LA MAIN GAUCHE


LA MAIN GAUCHE

 

Suspendu, un châssis dénudé de lin pense au temps des toiles en étendue. Les tubes secs comme des pages blanches traînent parmi les morceaux de craies, des fusains sur lesquels une police scientifique identifierait les empreintes, portes-plumes, mines de plomb , critérium Caran-d’Aches, une odeur d’alcool reste au fond de quelques verts renversés par une grisaille psychologique

Ils marchent les yeux dans les yeux

Le lapin chasseur aurait du me rappeler mon père, son humour et son esprit enchanteur dès l’aube en train d’éplucher l’itinéraire qui le conduirait à sa prochaine aquarelle. Hélas il m’a échappé des doigts quand du terrier j’ai aperçu sortir la vilaine bête. La glu des oiseleurs traque l’oiseau

Un service militaire prolongé bien au-delà du temps réglementaire devait m’apprendre à déminer entre deux constructions de pont fluvial.
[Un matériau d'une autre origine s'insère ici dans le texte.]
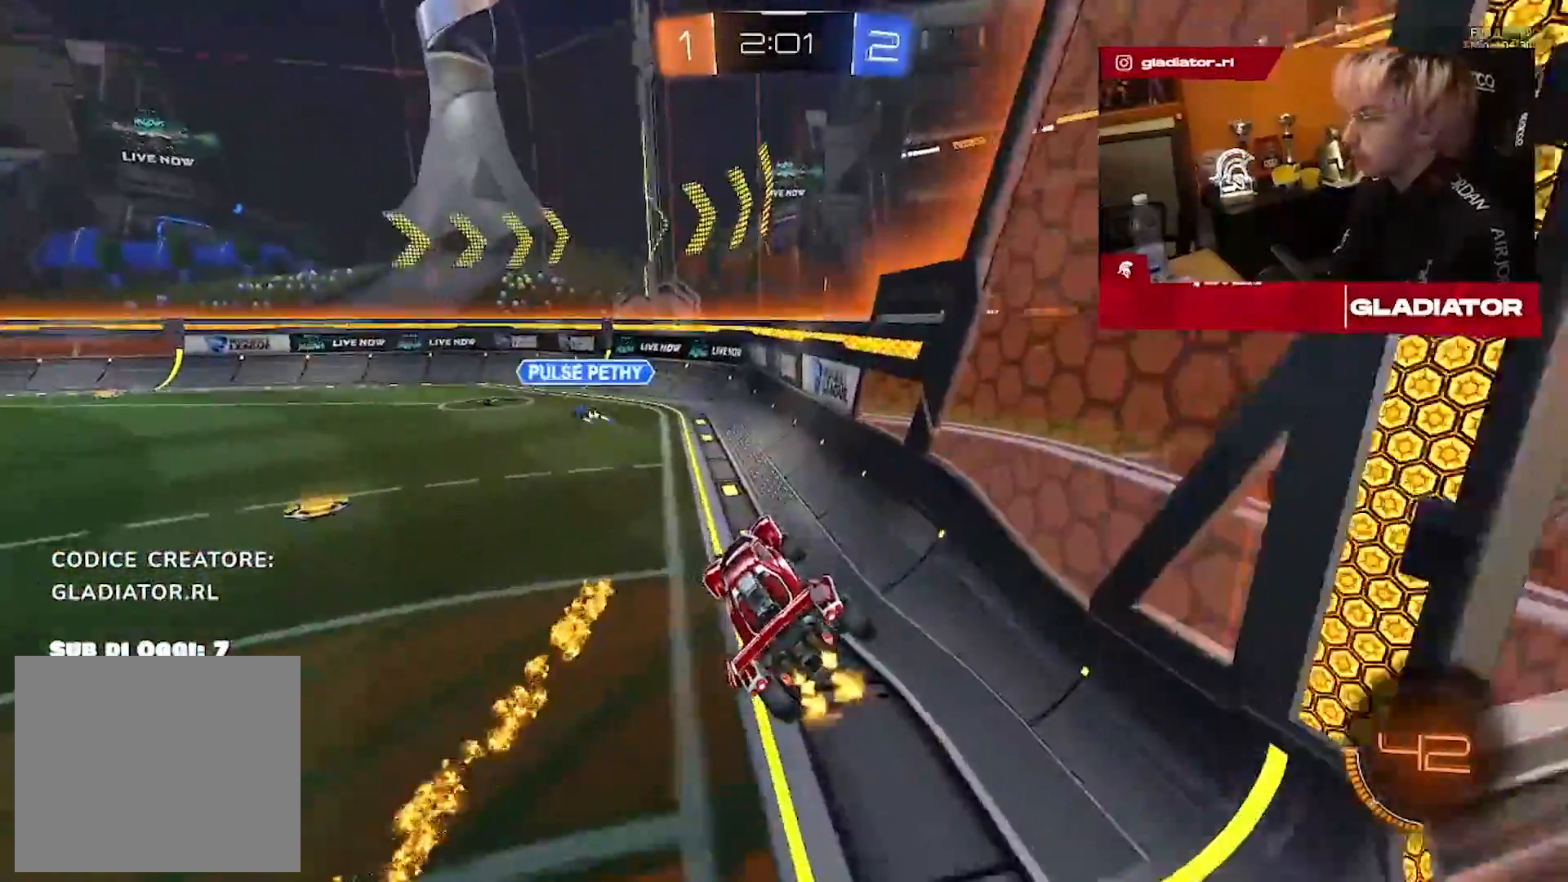
{"dt_ms": 500, "buttons": [], "left_stick": "left", "right_stick": "center", "events": [[17, "left_stick", "right"], [217, "left_stick", "center"], [333, "left_stick", "left"]]}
De quoi rire vu la quantité d’explosif que mes chemins gardent, mèche allumée

En perdant le manuscrit de la dernière chanson, le cheval a perdu son aspect ventriloque. Les sabots ne sont pas parvenus à rejoindre le kiosque à musique du jardin public. Pas plus que la queue du Mickey du manège en place contre le Guignol

Et devant la mer la rose des sables est venue tout droit de Taïwan dans l’étal du marchand de souvenirs

L’enfant s’est vu grandir

Il a pris peur

Comme au temps où il a été puni d’écrire à la main gauche…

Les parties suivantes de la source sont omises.